Она провела нас по всем комнатам, их было немного. Кухня, коридорчик, столовая, две жилые комнаты. Это была половина всей дачи - на другой половине жили сами хозяева, она была отделена плотной стеной и никак с будущей нашей половиной не сообщалась. Потом хозяйка провела нас по саду, мы детски порадовались на деревья, и гряды, и кусты. Снова вернулись в дом, и соглашение было быстро достигнуто. Пока шел этот разговор, я, не принимая в нем никакого участия, отсел к сторонке, к окну, и с чувством радостного успокоения глядел на зеленые липы, на узорные кусты малины и смородины; мне казалось, что там, в Москве, осталось все темное и страшное, что так долго нас мучило,- еще захватим кусочек лета, и ясная будет осень, книги, работа, тишина, созерцание, бестревожность, счастье. И липы напоминали мне детство в родной усадьбе. Но крупные розовые мальвы на высоких стеблях увели мой взгляд дальше. Около них были гряды, картофель, репа, морковь. Серая кошка перебежала через одну гряду и проворно шмыгнула в куст смородины. Оттуда через секунду вылетели с тревожным щебетом две-три пичужки. Мне стало неуютно. Серая кошка была не кошка, а кот, как я вскоре узнал, и кота этого я вряд ли когда забуду. В ту же минуту, когда кот удачно поохотился, к садовой калитке подошел из сада длинноногий Гвоздев и, чуть приоткрыв ее, боком, с неправдоподобным изгибом, словно уж, вылезающий из подполья, выскользнул на улицу и куда-то зашагал длинными шагами игрушечного картонного плясуна. Не понимая, что со мной, я почувствовал, что вся радостная картина июльского сада затянулась для меня легкой, но очень безрадостной тенью. Так бывает, когда сидишь на летнем лугу и молча любуешься на алые и желтые цветы, под Солнцем кажущиеся особенно радостными, но вдруг перед Солнцем пройдет и на минуту замедлится облачко. Те же цветы, но вот нет в них радости. Враждебное чье-то дыхание прошло по саду, и все краски потускнели. Мне припомнился, хоть смутно, но ощутительно, какой-то давнишний тяжелый сон о злом колдуне, который обладал властью молча, глазами, причинять живым существам зло.
- Кончай базар,- с усмешкой громко воскликнул Григорий В., наш офицер не офицер.- Идемте-ка домой да поедим хорошенько. Заживете здесь на славу.

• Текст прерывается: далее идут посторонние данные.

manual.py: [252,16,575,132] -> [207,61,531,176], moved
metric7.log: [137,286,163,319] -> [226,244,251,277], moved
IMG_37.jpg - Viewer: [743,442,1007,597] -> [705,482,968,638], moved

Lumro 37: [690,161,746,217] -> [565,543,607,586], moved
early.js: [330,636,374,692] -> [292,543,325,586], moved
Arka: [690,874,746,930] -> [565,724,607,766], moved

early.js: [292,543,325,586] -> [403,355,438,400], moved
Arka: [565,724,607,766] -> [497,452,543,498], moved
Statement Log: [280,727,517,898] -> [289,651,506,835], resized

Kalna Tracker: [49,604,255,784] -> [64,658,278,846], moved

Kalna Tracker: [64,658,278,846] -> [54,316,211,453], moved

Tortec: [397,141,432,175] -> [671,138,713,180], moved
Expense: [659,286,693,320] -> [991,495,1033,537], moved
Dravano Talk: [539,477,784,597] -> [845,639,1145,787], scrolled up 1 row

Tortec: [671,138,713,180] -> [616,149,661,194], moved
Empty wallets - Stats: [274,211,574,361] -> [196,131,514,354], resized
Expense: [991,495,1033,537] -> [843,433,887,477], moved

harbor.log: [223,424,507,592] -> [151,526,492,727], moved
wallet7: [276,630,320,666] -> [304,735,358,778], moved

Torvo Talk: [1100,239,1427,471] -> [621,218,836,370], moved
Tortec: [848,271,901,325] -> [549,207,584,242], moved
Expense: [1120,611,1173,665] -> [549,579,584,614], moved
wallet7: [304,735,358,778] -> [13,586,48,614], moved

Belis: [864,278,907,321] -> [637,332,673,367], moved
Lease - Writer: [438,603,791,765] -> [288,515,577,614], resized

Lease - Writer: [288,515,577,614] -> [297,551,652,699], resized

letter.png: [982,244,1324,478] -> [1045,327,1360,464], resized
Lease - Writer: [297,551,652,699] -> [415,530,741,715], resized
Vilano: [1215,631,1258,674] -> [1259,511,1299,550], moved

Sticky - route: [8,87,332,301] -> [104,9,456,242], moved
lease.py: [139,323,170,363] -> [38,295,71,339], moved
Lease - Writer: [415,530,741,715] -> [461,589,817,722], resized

И мы простились с госпожой Гвоздевой.
- Что это за чудище, этот обладатель дачи? - спросил я на улице нашего спутника.
- Да так. Не чудище, а чудак какой-то. Мало ли их всегда бывало у нас на Руси. Только вот теперь, по случаю революции и всеобщей перетасовки, они отовсюду повылезли на свет Божий. Был он раньше состоятельным огородником, и садоводом, и куроводом, а сейчас более или менее вылетел в трубу. Отобрали у него все. У него тут, на другом конце Ново-Гиреева, была хорошая усадьба. Одних кур у него было свыше тысячи. И все - на одном дворе большом. Представляете, что за музыка там стояла в воздухе целый день. Сумасшедший дом, по-моему. А он это от страсти к курам и петухам организовал такую музыку. Даже и не из-за барышей, хоть барыши, конечно, были. Верблюды у него еще были. Успел вовремя продать в цирк Соломонского. К козочкам тоже у него пристрастие было. Теперь, как разорили, притих. Лицом мрачен, как холодная нечищенная сковорода. Зол не зол, никому дурного ничего не сделал, а всякий, кто о нем заговорит, торопится плюнуть да замолчать. Да вы на него не обращайте внимания. Он как коршун, который куропатку свою заклеванную не доел, прогнали - ну и зол. На вас охотиться ему никак не придется. Дом разделен на две половины, видели, никак они не сообщаются. Ни вы к ним в гости, ни они к вам. Живите себе на доброе здоровье.